Just read through their service agreement and price list, sounds like a regional offering a ton of headaches to contractors, including a "waiver of rights to file liens". A page and a half of ways to back-charge contractors, including being able to issue back-charges higher than the total amount of a work order, and the 10% additional discount per day a WO is late.


----------



## Ohnojim (Mar 25, 2013)

*The price sheet alone is BAD.*

That's enough for me. Did you see their price sheet?


----------



## haulit101 (Aug 27, 2015)

*New member*

saw their ad for contractors in dayton oh. made contact and sent packet info. pricing not bad, better than most other regionasl. $28 per yard 30 locksets.
contract pretty standard stuff since all nationals have an anti lein clause. just like msi they have late fines also anyone else do work for msi? hate them!!


----------



## Inspectorgadget (Sep 28, 2015)

But if the contract or any contracts state you can lien a property that is 110% illegal and do not sign up with them, anyone should be able to use whatever means to resolve disputes.

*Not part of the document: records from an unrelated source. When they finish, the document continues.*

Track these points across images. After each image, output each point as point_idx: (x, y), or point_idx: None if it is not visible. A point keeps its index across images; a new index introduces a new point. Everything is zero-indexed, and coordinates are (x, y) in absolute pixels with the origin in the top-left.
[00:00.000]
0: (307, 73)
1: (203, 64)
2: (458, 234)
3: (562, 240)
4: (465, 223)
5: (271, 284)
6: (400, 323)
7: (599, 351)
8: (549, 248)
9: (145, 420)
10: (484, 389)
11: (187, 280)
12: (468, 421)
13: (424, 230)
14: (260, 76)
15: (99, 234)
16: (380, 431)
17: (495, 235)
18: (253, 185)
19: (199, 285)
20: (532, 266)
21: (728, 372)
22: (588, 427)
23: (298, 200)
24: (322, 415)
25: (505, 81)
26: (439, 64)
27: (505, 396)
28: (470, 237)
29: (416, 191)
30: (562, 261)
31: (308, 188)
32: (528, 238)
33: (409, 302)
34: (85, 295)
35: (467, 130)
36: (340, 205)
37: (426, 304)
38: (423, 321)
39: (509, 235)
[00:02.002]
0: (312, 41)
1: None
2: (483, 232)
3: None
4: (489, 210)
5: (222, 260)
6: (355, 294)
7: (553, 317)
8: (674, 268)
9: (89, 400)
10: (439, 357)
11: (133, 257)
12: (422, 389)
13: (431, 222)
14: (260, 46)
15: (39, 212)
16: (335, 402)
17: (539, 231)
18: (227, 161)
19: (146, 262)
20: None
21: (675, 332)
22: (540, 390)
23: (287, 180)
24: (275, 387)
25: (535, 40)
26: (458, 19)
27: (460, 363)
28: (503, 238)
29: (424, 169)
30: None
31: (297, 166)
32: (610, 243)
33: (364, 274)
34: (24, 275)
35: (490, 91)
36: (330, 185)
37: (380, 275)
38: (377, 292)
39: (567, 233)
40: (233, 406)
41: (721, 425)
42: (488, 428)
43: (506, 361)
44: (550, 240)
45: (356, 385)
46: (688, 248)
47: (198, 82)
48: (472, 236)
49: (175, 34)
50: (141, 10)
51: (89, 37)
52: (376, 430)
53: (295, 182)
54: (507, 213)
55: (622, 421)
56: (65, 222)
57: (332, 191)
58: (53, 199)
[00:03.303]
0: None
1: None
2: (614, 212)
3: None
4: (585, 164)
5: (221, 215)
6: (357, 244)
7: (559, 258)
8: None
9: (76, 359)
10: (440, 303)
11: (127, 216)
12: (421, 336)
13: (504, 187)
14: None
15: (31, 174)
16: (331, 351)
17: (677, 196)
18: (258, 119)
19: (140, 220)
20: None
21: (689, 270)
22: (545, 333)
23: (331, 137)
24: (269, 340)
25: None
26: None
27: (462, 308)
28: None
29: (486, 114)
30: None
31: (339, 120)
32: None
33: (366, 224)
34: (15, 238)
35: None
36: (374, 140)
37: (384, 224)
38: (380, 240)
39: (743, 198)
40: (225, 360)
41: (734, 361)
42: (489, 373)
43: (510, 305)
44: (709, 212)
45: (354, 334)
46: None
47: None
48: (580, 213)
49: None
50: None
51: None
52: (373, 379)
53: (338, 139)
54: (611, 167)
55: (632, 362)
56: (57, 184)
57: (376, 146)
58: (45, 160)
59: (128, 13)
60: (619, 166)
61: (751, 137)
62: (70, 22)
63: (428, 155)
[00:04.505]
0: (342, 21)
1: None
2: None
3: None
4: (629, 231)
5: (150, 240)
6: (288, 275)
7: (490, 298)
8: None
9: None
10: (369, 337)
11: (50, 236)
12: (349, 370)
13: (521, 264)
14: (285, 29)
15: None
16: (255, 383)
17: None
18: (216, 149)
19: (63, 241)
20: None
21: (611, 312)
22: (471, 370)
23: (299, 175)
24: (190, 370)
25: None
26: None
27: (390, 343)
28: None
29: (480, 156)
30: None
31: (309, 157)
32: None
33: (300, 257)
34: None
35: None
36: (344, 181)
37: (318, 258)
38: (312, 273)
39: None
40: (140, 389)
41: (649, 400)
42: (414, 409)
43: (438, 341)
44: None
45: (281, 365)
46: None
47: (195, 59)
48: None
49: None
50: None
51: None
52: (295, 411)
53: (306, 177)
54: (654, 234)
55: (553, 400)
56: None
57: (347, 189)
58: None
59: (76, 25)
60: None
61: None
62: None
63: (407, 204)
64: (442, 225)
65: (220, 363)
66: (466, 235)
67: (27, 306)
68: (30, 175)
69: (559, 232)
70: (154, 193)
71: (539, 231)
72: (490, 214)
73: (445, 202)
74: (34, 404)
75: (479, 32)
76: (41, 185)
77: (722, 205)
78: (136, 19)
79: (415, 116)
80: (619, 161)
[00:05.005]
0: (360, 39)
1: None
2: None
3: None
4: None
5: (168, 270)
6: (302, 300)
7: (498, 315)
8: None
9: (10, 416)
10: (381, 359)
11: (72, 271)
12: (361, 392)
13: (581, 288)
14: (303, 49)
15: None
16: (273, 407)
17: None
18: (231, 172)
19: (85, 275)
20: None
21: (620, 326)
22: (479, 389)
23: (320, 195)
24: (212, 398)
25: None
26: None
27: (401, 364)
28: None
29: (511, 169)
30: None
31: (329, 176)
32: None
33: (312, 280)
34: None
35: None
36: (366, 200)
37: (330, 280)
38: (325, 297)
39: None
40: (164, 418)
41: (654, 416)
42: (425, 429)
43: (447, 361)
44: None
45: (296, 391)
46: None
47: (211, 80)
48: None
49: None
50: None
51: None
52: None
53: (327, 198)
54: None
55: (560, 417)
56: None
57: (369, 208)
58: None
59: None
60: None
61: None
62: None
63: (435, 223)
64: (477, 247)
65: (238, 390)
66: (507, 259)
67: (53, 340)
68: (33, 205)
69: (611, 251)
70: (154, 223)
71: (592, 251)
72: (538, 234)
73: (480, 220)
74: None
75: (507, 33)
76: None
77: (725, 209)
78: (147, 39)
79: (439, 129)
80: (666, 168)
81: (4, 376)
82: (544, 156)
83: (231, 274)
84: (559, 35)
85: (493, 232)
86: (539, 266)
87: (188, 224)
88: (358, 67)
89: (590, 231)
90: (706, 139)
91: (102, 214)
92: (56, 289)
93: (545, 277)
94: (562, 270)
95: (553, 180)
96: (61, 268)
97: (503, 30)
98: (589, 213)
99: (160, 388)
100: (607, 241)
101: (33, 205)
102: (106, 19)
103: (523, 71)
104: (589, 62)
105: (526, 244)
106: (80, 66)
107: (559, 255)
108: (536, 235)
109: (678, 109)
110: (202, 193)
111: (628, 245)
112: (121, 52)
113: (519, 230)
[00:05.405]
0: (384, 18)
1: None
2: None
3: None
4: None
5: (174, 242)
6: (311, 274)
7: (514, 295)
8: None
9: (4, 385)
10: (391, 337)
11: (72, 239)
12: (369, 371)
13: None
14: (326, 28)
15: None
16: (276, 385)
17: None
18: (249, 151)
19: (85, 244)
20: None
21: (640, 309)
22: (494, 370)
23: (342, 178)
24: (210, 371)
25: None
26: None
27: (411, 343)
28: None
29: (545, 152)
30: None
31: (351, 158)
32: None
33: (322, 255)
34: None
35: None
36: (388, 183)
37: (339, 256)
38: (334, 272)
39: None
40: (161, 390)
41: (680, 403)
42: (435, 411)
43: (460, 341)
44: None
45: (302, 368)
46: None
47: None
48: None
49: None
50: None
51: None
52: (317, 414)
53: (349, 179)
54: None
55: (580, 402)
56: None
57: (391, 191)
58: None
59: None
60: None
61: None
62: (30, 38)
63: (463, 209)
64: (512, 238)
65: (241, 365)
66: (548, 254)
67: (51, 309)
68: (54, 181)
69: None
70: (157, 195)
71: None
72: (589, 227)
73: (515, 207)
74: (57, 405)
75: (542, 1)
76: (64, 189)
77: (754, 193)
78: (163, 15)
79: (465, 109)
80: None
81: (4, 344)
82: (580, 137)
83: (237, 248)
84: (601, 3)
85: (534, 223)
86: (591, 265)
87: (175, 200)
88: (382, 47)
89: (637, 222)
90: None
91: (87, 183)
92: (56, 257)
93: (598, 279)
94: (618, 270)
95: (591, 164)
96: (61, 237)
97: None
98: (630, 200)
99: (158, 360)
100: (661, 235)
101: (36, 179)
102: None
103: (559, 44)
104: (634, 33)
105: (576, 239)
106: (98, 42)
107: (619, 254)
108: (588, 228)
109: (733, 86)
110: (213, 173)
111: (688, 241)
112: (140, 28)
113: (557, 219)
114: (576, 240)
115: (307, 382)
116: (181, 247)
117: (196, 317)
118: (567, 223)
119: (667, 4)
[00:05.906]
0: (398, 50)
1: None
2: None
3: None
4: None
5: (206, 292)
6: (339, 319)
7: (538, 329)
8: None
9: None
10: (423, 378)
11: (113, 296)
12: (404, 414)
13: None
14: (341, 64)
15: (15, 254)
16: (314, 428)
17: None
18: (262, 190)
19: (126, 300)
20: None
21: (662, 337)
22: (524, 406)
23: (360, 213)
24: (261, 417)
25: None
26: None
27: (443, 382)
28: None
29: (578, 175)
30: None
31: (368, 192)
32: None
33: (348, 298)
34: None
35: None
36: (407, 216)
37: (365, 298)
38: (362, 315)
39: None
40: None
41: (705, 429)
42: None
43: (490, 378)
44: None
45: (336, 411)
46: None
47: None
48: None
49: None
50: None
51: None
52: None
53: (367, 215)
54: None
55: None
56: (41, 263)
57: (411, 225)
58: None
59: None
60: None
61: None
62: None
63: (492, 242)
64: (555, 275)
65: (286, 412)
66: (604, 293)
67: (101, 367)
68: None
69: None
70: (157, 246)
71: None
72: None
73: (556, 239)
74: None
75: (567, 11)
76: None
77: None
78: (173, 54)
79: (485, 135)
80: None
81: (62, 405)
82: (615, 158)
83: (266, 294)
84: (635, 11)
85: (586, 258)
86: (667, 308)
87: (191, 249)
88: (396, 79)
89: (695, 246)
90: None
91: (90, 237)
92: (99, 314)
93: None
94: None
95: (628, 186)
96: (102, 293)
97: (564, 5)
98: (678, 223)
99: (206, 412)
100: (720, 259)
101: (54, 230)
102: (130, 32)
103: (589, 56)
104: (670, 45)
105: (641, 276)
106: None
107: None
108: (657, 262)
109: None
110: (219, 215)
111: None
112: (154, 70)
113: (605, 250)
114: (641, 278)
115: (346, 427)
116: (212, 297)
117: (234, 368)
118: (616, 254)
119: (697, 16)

I would also include, in your own contracts a " debt collection clause," if they don't pay, there referred to a commercial debt collection company, if start using disclaimers at each and every invoice, about debt collections, interest and late fees, this 45,60, and 90 day pay to play crap is over with, say no to that crap!!!


----------



## cover2 (Apr 3, 2013)

haulit101 said:


> saw their ad for contractors in dayton oh. made contact and sent packet info. pricing not bad, better than most other regionasl. $28 per yard 30 locksets.
> contract pretty standard stuff since all nationals have an anti lein clause. just like msi they have late fines also anyone else do work for msi? hate them!!


So how they workin out for ya? Did you get charged back yet?


----------